**What is expected**
Pick out every line in the records below that contains the word "from" and copy each of those lines.
Record set section start
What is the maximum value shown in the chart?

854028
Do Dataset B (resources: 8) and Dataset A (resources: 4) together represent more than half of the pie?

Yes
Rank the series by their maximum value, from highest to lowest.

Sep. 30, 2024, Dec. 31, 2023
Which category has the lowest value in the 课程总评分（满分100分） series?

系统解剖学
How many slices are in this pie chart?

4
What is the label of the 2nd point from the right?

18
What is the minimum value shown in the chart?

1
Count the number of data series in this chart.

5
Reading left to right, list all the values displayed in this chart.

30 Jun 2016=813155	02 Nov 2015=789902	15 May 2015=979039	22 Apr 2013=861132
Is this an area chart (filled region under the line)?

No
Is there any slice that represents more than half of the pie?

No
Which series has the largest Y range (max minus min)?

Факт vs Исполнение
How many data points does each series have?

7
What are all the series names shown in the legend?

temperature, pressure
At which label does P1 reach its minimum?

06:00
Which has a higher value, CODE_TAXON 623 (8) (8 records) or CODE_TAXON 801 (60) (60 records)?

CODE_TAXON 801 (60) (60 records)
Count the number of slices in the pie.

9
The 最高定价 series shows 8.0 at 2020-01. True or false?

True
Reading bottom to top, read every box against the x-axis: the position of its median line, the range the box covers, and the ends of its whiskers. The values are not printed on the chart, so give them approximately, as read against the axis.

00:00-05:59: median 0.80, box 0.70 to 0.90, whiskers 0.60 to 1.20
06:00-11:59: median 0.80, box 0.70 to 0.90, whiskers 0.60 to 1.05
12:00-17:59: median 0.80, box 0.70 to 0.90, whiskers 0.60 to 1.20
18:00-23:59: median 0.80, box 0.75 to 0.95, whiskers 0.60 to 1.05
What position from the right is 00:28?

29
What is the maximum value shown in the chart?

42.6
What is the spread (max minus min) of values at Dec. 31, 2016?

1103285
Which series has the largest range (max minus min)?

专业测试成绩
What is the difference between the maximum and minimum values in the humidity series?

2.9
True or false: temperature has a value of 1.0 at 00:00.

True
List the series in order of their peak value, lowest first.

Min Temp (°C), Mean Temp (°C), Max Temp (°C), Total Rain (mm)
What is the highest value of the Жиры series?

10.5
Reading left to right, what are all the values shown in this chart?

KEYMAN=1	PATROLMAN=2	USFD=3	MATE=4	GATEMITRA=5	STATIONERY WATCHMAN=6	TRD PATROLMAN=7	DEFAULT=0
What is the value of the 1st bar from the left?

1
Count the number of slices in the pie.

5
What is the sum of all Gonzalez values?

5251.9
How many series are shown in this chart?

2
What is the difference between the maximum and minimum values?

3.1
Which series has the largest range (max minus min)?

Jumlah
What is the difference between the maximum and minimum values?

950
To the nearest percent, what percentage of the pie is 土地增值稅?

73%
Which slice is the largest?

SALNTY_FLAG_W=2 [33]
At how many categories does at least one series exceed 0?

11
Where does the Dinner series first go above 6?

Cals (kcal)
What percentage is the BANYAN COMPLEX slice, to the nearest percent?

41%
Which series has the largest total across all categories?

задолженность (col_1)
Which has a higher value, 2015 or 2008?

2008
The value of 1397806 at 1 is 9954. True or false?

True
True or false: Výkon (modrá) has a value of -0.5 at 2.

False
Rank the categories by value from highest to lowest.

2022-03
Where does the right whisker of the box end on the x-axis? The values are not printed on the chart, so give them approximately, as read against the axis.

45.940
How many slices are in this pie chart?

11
Record set section end
**Worked solution**
Rank the series by their maximum value, from highest to lowest.
What is the label of the 2nd point from the right?
What position from the right is 00:28?
What is the value of the 1st bar from the left?
Rank the categories by value from highest to lowest.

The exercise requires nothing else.